A work-around is to model the data using hash URIs instead of anonymous nodes.

birkland commented 8 years ago

I think Fedora does allow updates, the client just needs to know to seek them out individually to update them.
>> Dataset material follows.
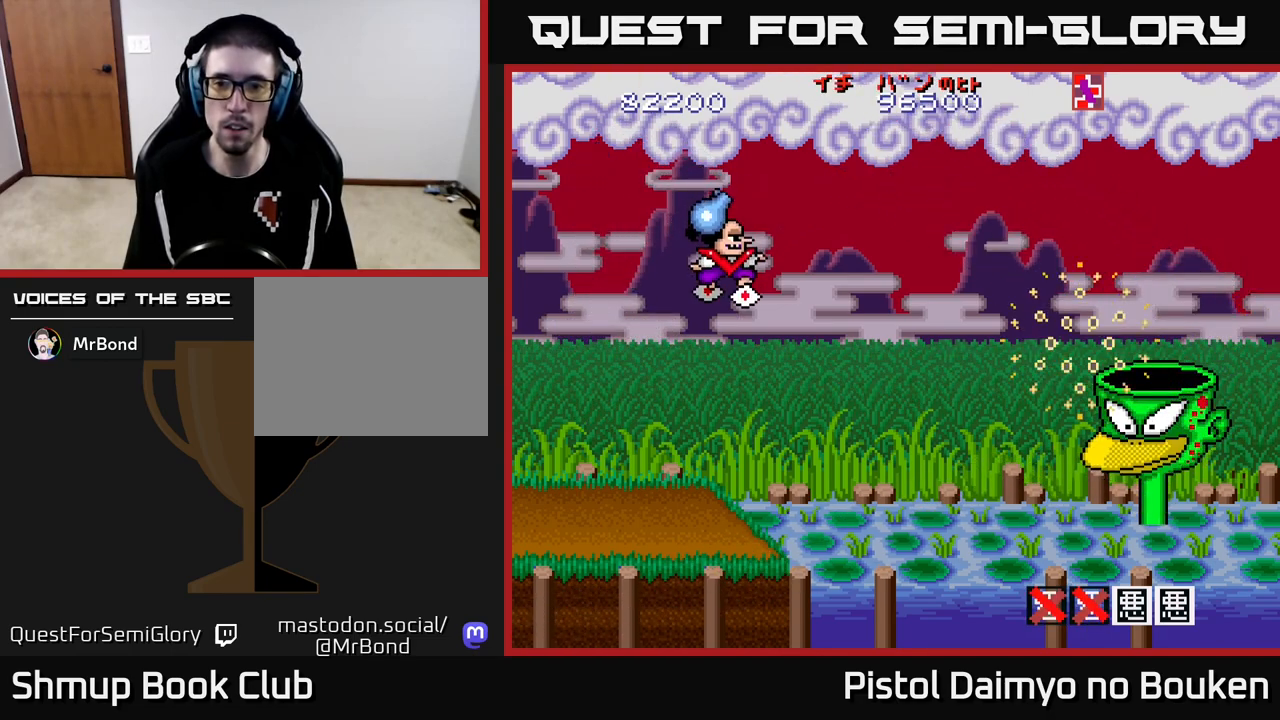
{"buttons": ["DPAD_DOWN", "DPAD_RIGHT"], "left_stick": "center", "events": [[283, "DPAD_LEFT", "up"], [350, "DPAD_RIGHT", "down"], [467, "A", "up"]]}
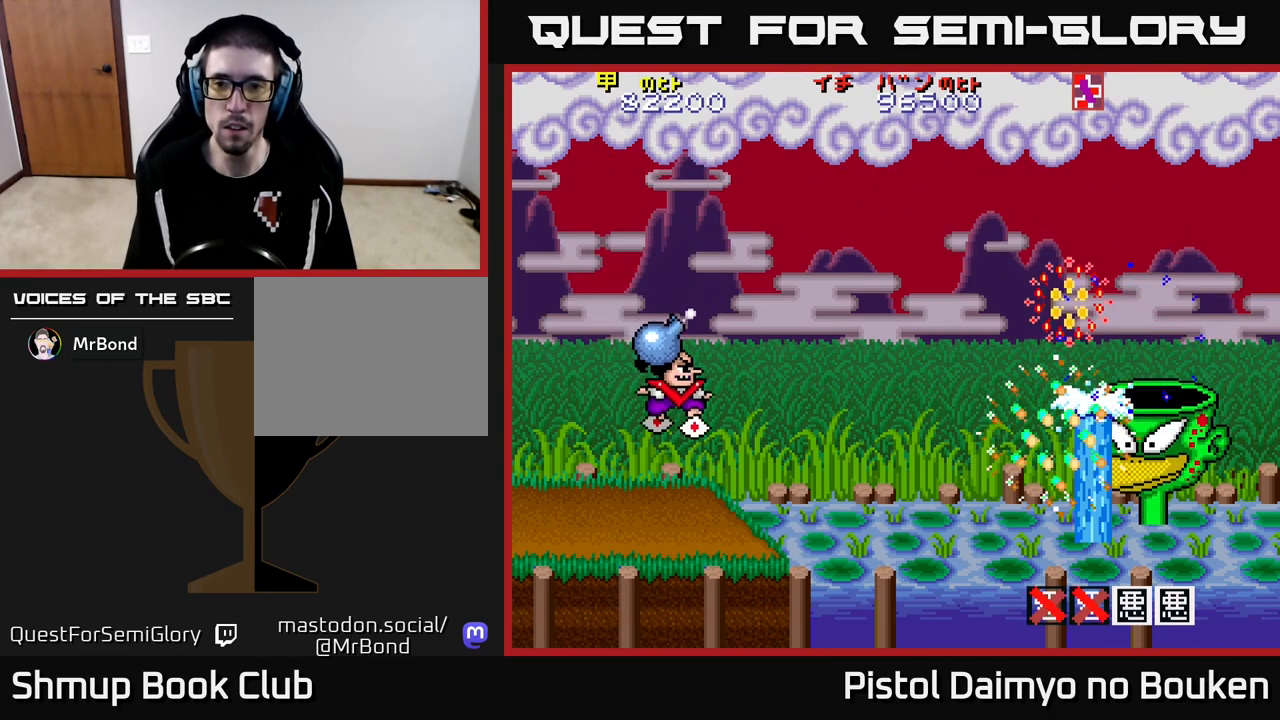
{"buttons": [], "left_stick": "center", "events": [[17, "DPAD_RIGHT", "up"], [67, "DPAD_LEFT", "down"], [133, "DPAD_DOWN", "up"], [300, "DPAD_LEFT", "up"], [300, "DPAD_UP", "down"], [467, "DPAD_UP", "up"]]}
Since we know that the only updates we need are bag URI mappings, one way around this would be to update the algorithm used for re-mapping objects.

Currently, after all objects have been deposited we visit every ingested object, scan them for the presence of bag URIs, then use the map of bag URIs to resource URIs to replace them.

With blank nodes, for each ingested object, we'd need to determine if the object of any triples are skolem resources. Then we'd need to iterate through each skolem resource and apply the same mapping. If the skolem resources have any triples whole object is another skoem resource, we'd need to visit those, etc.